Are you open to new friends
Finding New Friends: The 10 Best Tips
Finding friends made easy: ten important factors
Even if you would like to hear something different now: Unfortunately, there is no magic bullet that guarantees lifelong friendship. What there are, however, are ten important factors that increase your chances of making nice contacts and making real friends. That's exactly what we're going to look at now!
1. Same interests
Actually only logical: Anyone who has similar interests comes into conversation much more easily and immediately discovers important similarities. (Sports) clubs and honorary positions are therefore ideal, for example, for making contacts in a relaxed and relaxed manner. Alternatively, you can just keep your ears open and pay attention to common interests. Maybe one of your classmates is just as enthusiastic about old black and white films as you are.
2. Contact at eye level
This is meant literally at this point. Because body language also plays a very important role in getting to know each other. If you cross your arms over your chest and stare 90% of the time at the floor, it is of course more dismissive than inviting. So pay attention to an open body language, look the other person in the eye and smile again and again.
3. The right chemistry
Good friends just get along; the chemistry is right with them. So trust your gut feeling when meeting new people. If it "somehow doesn't fit" in human terms, there is probably a reason. But if you guys like each other right away and are on the same wavelength, that's a good sign.
Don't expect the other person to do all of the "work" for you, but approach them consciously. "Sociability" doesn't just mean taking the first step - it also means staying on the ball. Nobody likes to pull everything out of someone else's nose and nobody wants to have to be the engine all the time. Extra tip: Take the opportunity (s). If the other person says: "We can meet like that.", You can answer: "Sure, that will definitely work." - and be silent. But it would be wiser: "Sure, gladly. When do you have time?"
5. Openness and authenticity
Only those who show themselves as they are can find the right friends. Even if you feel less vulnerable if you cover up your insecurity: do not fool the others. If you pretend, the others will feel it - and subconsciously always remain a little suspicious.
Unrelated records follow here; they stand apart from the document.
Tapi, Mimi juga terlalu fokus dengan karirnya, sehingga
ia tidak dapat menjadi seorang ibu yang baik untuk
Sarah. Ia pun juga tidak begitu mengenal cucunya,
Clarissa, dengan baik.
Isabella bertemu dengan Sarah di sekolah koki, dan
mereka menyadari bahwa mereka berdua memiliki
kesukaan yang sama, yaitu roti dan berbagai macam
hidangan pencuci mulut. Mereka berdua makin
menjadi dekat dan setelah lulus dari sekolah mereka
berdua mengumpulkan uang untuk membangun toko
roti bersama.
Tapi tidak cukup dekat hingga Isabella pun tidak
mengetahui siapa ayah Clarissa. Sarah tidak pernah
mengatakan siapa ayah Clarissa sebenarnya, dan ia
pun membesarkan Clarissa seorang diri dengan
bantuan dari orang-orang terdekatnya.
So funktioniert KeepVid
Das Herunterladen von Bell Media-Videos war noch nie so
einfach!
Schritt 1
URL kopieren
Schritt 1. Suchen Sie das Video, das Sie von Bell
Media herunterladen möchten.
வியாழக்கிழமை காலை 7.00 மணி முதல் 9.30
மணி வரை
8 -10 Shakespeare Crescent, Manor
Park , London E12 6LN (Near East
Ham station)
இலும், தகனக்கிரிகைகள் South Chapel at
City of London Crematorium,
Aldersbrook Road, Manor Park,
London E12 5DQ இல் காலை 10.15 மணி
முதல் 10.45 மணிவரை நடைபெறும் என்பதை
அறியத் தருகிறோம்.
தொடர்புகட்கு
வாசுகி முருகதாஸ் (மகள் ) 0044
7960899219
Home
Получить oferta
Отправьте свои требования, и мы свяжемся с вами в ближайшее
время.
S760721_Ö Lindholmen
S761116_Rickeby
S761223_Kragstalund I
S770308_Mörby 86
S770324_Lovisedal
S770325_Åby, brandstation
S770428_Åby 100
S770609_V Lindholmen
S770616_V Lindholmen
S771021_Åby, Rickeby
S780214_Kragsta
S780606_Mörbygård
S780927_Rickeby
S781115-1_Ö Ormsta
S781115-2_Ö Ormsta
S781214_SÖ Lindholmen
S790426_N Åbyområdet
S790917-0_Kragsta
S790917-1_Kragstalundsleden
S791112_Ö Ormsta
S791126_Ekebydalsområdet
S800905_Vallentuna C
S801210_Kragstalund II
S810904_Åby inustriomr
So just be honest, stay yourself and stand by yourself. And remember: if you want to please everyone, you won't end up going anywhere.
6. A similar sense of humor
Simple formula: if you have a lot of fun together, you also like to spend time together. So if you find someone you can laugh with and who also thinks your weird jokes are totally funny, that's a great basis - and clearly expandable.
Good friends can not only laugh together, but cry too. When we show ourselves to someone "without a mask" and make ourselves vulnerable in front of them, we are signaling to the other that we trust them. And it is precisely this trust that usually comes back. So in the end, vulnerability is always a nice compliment - and it creates a great bond.
The golden rule of any friendship: When the other person confides in you, you prove to them that you deserve their trust. Be sensitive and empathetic and above all secretive, in short: Show that you are actually trustworthy.
9. Mutual help
Asking the other person for help is also a compliment for him: You trust him to be able to help you and you believe in his abilities. Among friends, you shouldn't feel too bad to ask the other for help - but also to offer support yourself over and over again. After all, you don't just want to take something, you also want to give something back. So help wherever you can and may.
10. Free space
Even if you would like to hang out with your new boyfriend all the time, it would be better not to mutate into a burdock. This can be a deterrent, especially at the beginning. But even after that: Do a quick "burdock check" every now and then: Are you always the one who suggests doing something? Then give the other person a respite and wait until he or she answers on his own initiative. Friendship also lives from freedom - and so you have a lot more to tell each other (again).